Problem requirements :: Find the lines below that contain the string "disconnect", count them, and give only the number.

Data items ::
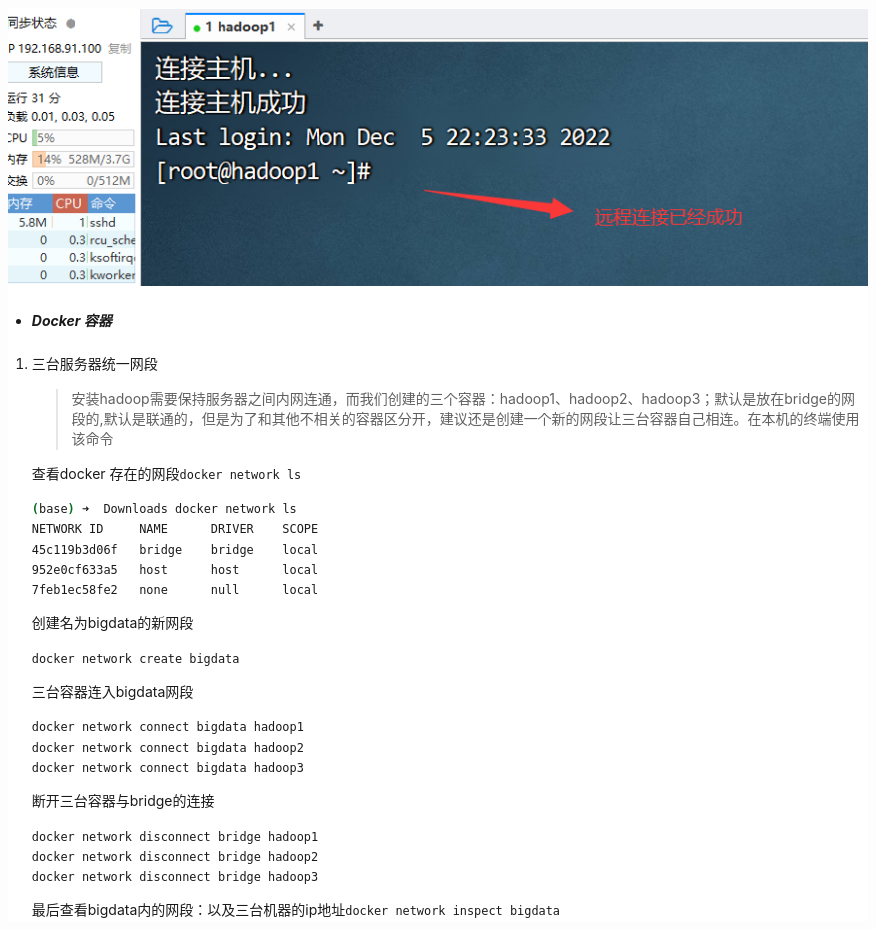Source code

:   ![Pic_37](Midea_BD/Net7.png)

- ##### **Docker 容器**

1. 三台服务器统一网段

     > 安装hadoop需要保持服务器之间内网连通，而我们创建的三个容器：hadoop1、hadoop2、hadoop3；默认是放在bridge的网段的,默认是联通的，但是为了和其他不相关的容器区分开，建议还是创建一个新的网段让三台容器自己相连。在本机的终端使用该命令

     查看docker 存在的网段`docker network ls`

     ```bash
     (base) ➜  Downloads docker network ls
     NETWORK ID     NAME      DRIVER    SCOPE
     45c119b3d06f   bridge    bridge    local
     952e0cf633a5   host      host      local
     7feb1ec58fe2   none      null      local
     ```

     创建名为bigdata的新网段

     ```bash
     docker network create bigdata
     ```

     三台容器连入bigdata网段

     ```bash
     docker network connect bigdata hadoop1
     docker network connect bigdata hadoop2
     docker network connect bigdata hadoop3
     ```

     断开三台容器与bridge的连接

     ```bash
     docker network disconnect bridge hadoop1
     docker network disconnect bridge hadoop2
     docker network disconnect bridge hadoop3
     ```

     最后查看bigdata内的网段：以及三台机器的ip地址`docker network inspect bigdata`
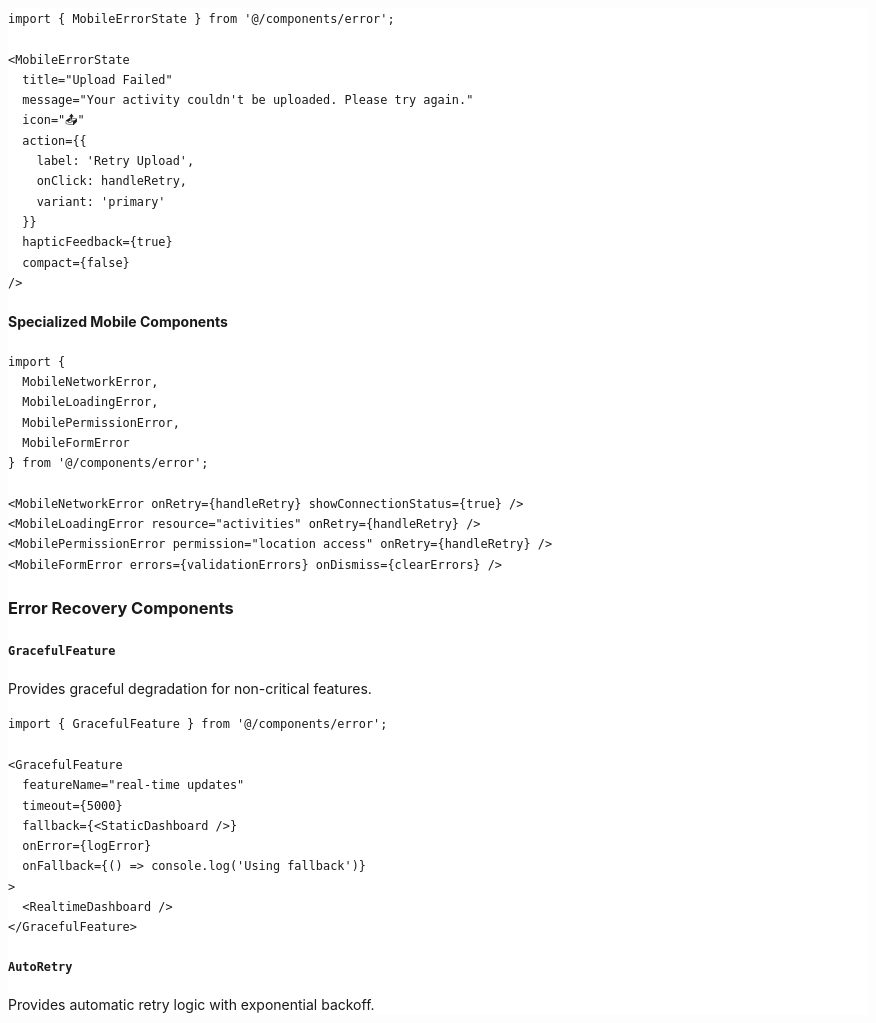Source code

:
 ```tsx
import { MobileErrorState } from '@/components/error';

<MobileErrorState
  title="Upload Failed"
  message="Your activity couldn't be uploaded. Please try again."
  icon="📤"
  action={{
    label: 'Retry Upload',
    onClick: handleRetry,
    variant: 'primary'
  }}
  hapticFeedback={true}
  compact={false}
/>
```

#### Specialized Mobile Components
```tsx
import { 
  MobileNetworkError,
  MobileLoadingError,
  MobilePermissionError,
  MobileFormError
} from '@/components/error';

<MobileNetworkError onRetry={handleRetry} showConnectionStatus={true} />
<MobileLoadingError resource="activities" onRetry={handleRetry} />
<MobilePermissionError permission="location access" onRetry={handleRetry} />
<MobileFormError errors={validationErrors} onDismiss={clearErrors} />
```

### Error Recovery Components

#### `GracefulFeature`
Provides graceful degradation for non-critical features.

```tsx
import { GracefulFeature } from '@/components/error';

<GracefulFeature
  featureName="real-time updates"
  timeout={5000}
  fallback={<StaticDashboard />}
  onError={logError}
  onFallback={() => console.log('Using fallback')}
>
  <RealtimeDashboard />
</GracefulFeature>
```

#### `AutoRetry`
Provides automatic retry logic with exponential backoff.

Written response :: 3